- TASK ITEM -
Reproduce the entries beneath exactly, without their images.

[Rendered page images]
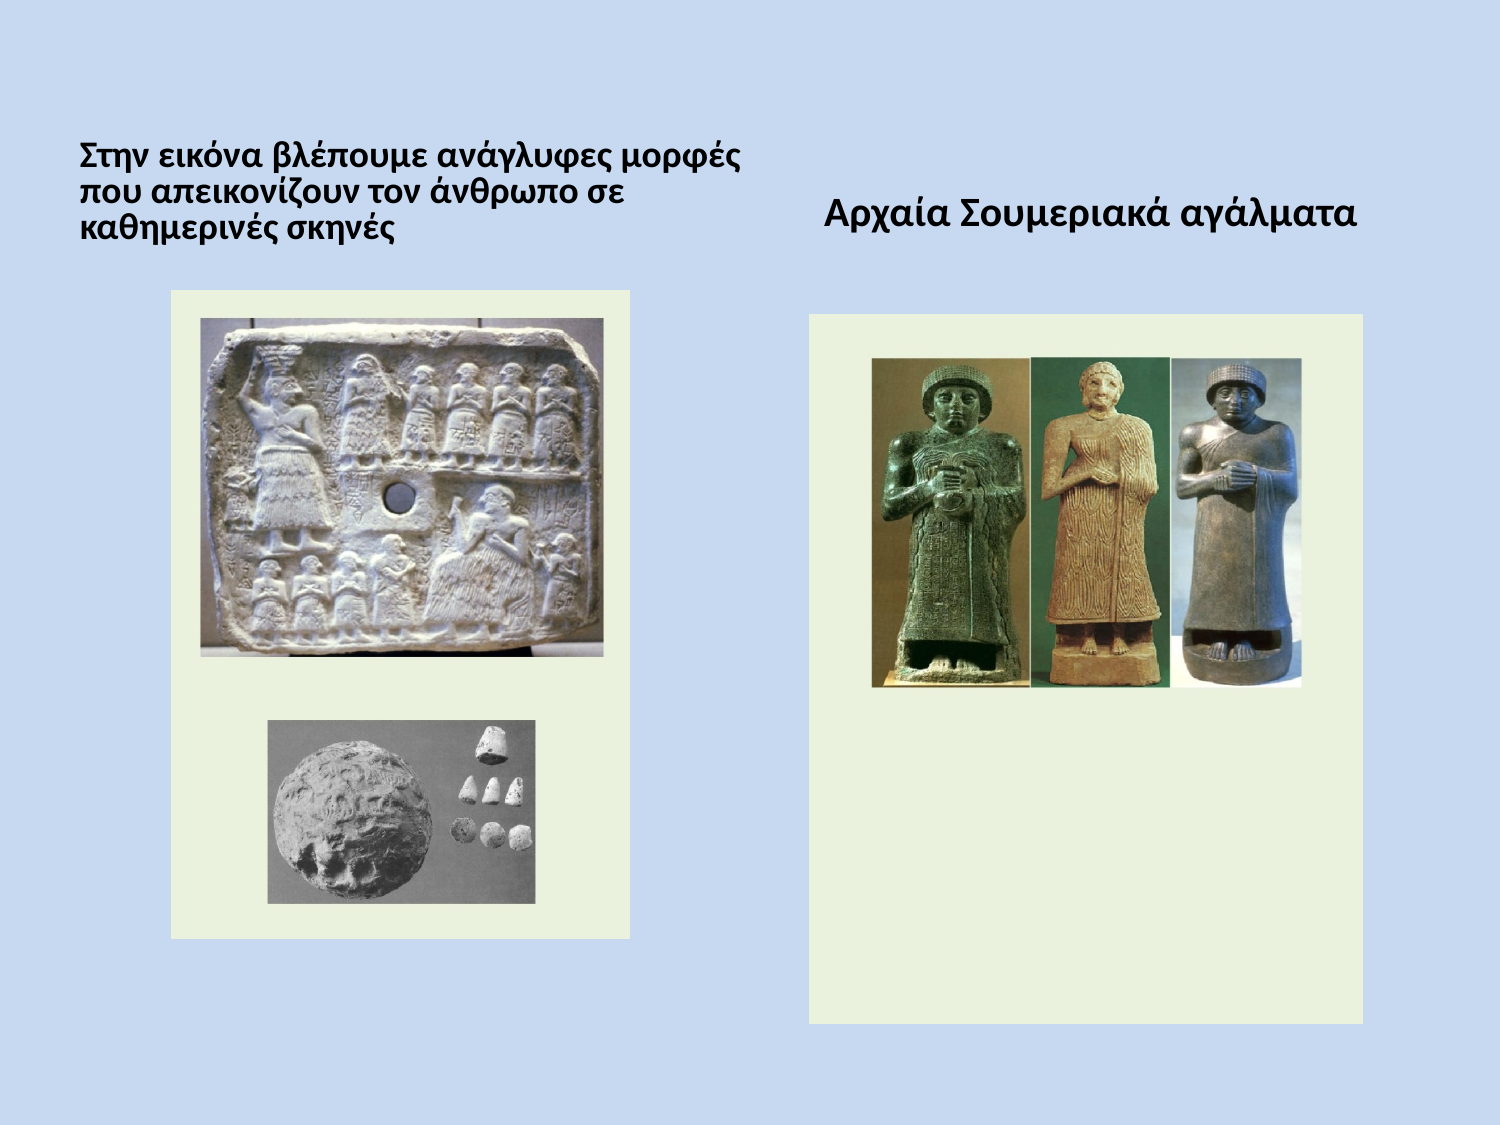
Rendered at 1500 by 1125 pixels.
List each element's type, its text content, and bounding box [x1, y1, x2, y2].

list Στην εικόνα βλέπουμε ανάγλυφες μορφές που απεικονίζουν τον άνθρωπο σε καθημερινές σκηνές [64, 66, 764, 255]
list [808, 314, 1363, 1024]
list Αρχαία Σουμεριακά αγάλματα [808, 136, 1473, 243]
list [170, 290, 631, 940]
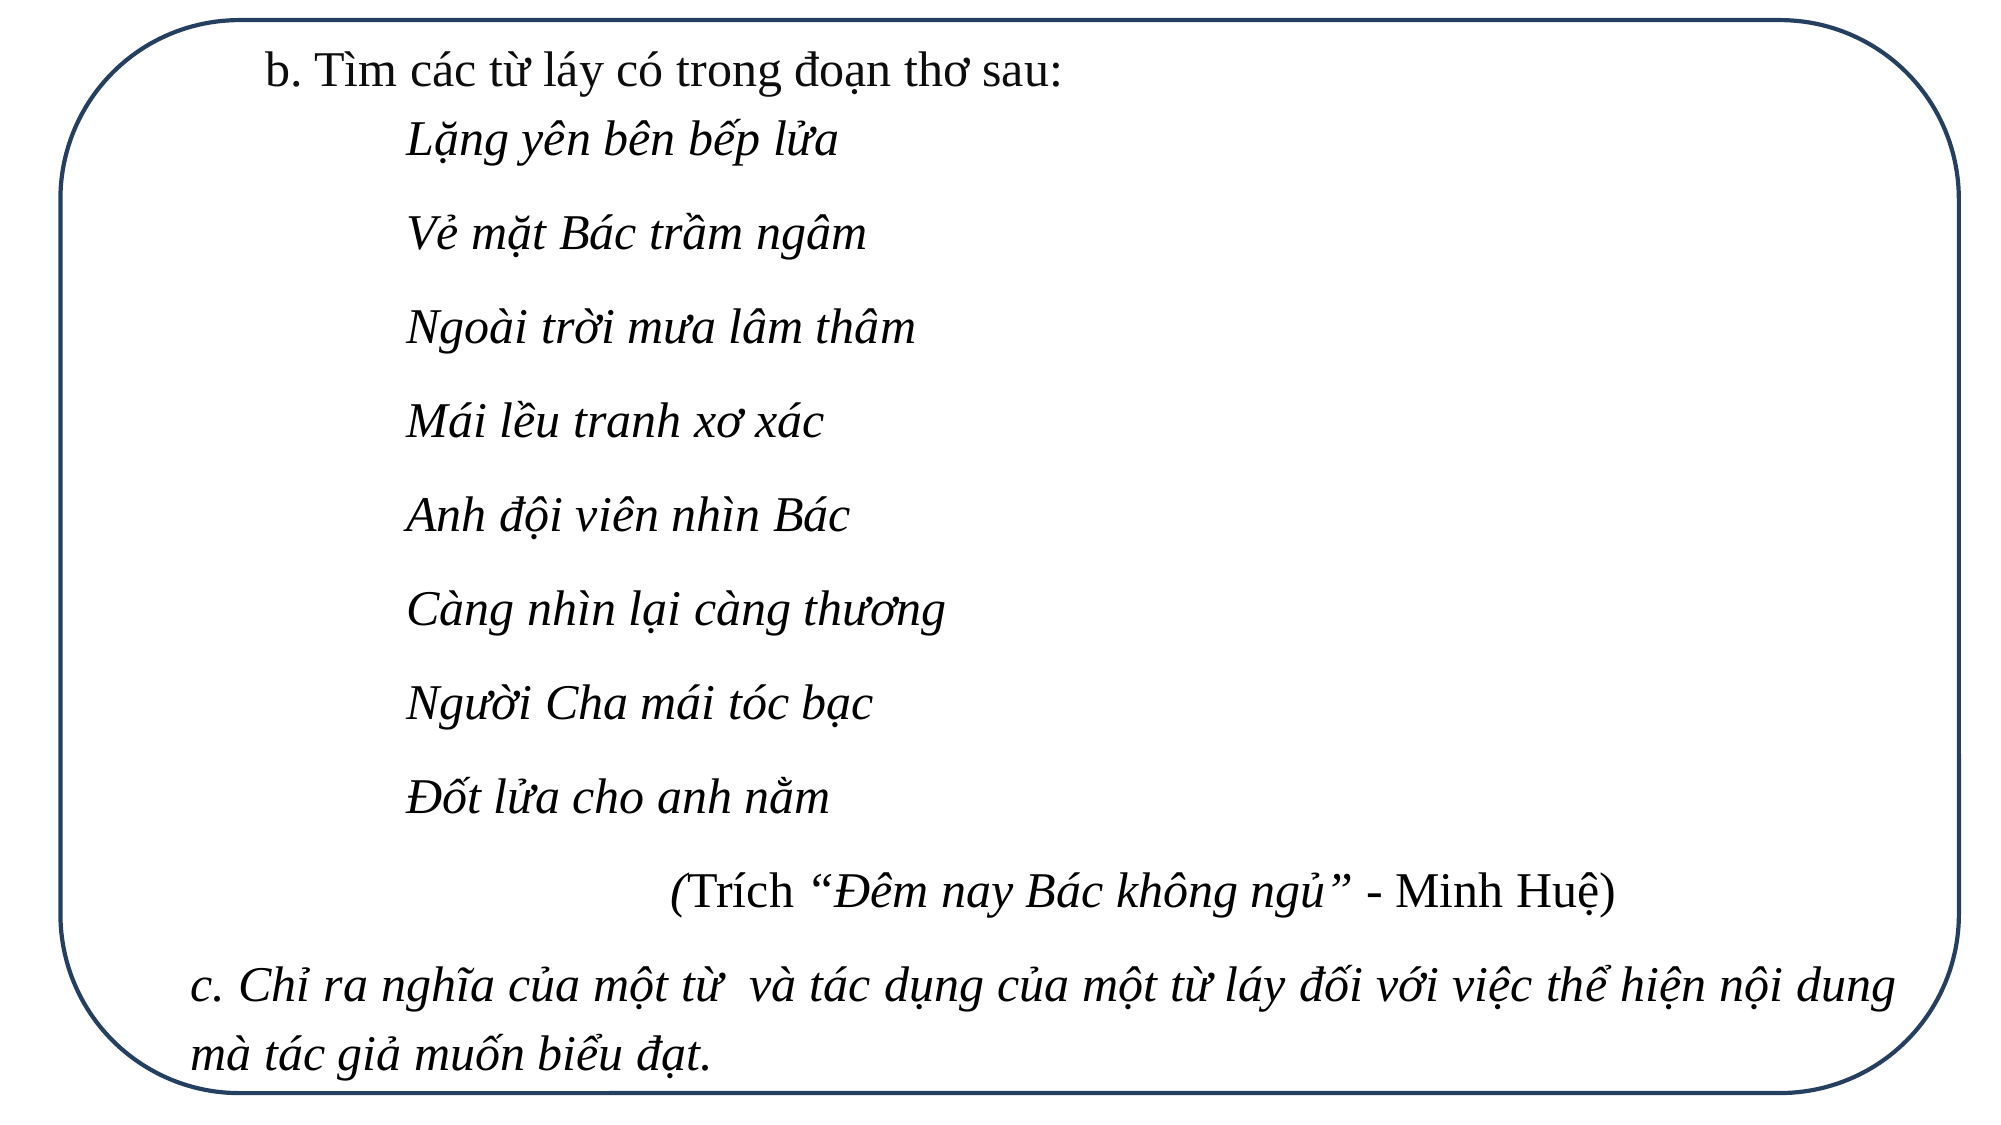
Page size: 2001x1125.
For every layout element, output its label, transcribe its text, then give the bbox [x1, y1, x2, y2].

text_box b. Tìm các từ láy có trong đoạn thơ sau: Lặng yên bên bếp lửa Vẻ mặt Bác trầm ngâm Ngoài trời mưa lâm thâm Mái lều tranh xơ xác Anh đội viên nhìn Bác Càng nhìn lại càng thương Người Cha mái tóc bạc Đốt lửa cho anh nằm (Trích “Đêm nay Bác không ngủ” - Minh Huệ) c. Chỉ ra nghĩa của một từ và tác dụng của một từ láy đối với việc thể hiện nội dung mà tác giả muốn biểu đạt. [175, 20, 1918, 1088]
text_box [1918, 85, 1959, 1029]
text_box [60, 32, 175, 1082]
text_box [196, 1088, 1823, 1094]
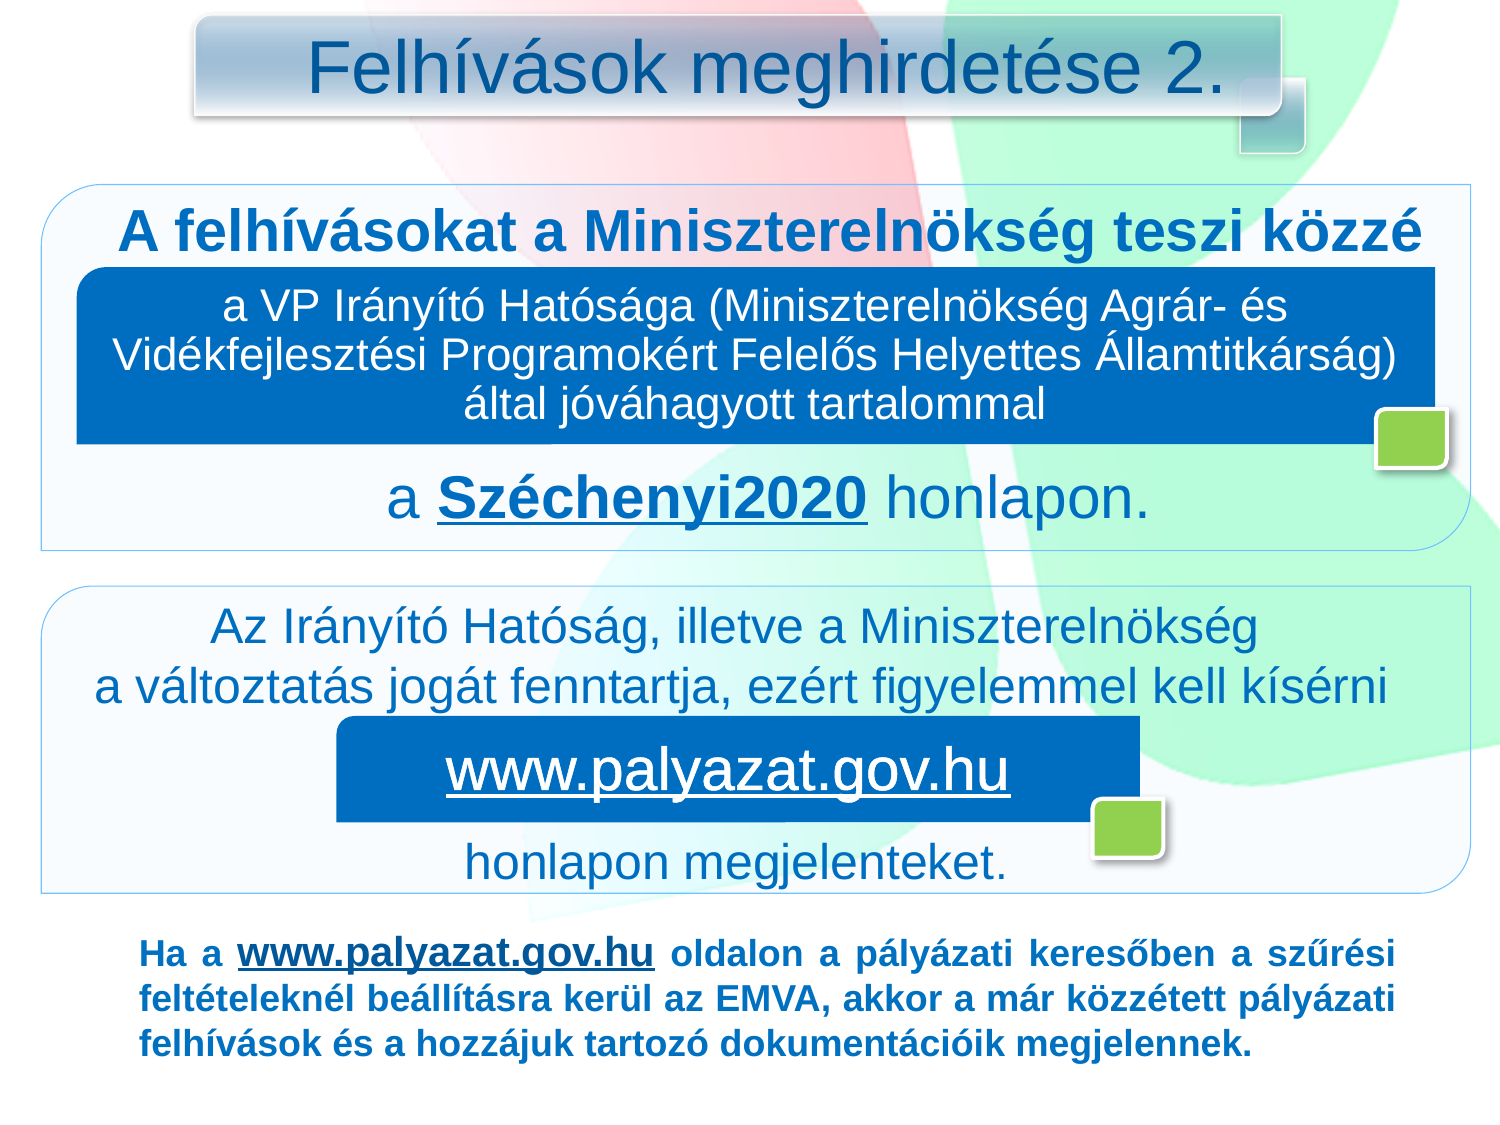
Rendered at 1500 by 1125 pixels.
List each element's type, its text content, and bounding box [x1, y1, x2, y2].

- WRITTEN RESPONSE -
Rendered at 1500 by 1125 pixels.
List each element's type, its text content, and bounding box [x1, y1, x2, y2].

list Στην εικόνα βλέπουμε ανάγλυφες μορφές που απεικονίζουν τον άνθρωπο σε καθημερινές σκηνές [64, 66, 764, 255]
list [808, 314, 1363, 1024]
list Αρχαία Σουμεριακά αγάλματα [808, 136, 1473, 243]
list [170, 290, 631, 940]
Page size: 2001x1125.
For every layout element, output its label, transcribe its text, then give the bbox [x1, y1, x2, y2].

text_box b. Tìm các từ láy có trong đoạn thơ sau: Lặng yên bên bếp lửa Vẻ mặt Bác trầm ngâm Ngoài trời mưa lâm thâm Mái lều tranh xơ xác Anh đội viên nhìn Bác Càng nhìn lại càng thương Người Cha mái tóc bạc Đốt lửa cho anh nằm (Trích “Đêm nay Bác không ngủ” - Minh Huệ) c. Chỉ ra nghĩa của một từ và tác dụng của một từ láy đối với việc thể hiện nội dung mà tác giả muốn biểu đạt. [175, 20, 1918, 1088]
text_box [1918, 85, 1959, 1029]
text_box [60, 32, 175, 1082]
text_box [196, 1088, 1823, 1094]
Rendered at 1500 by 1125 pixels.
List each element's type, its text content, and bounding box [x1, y1, x2, y2].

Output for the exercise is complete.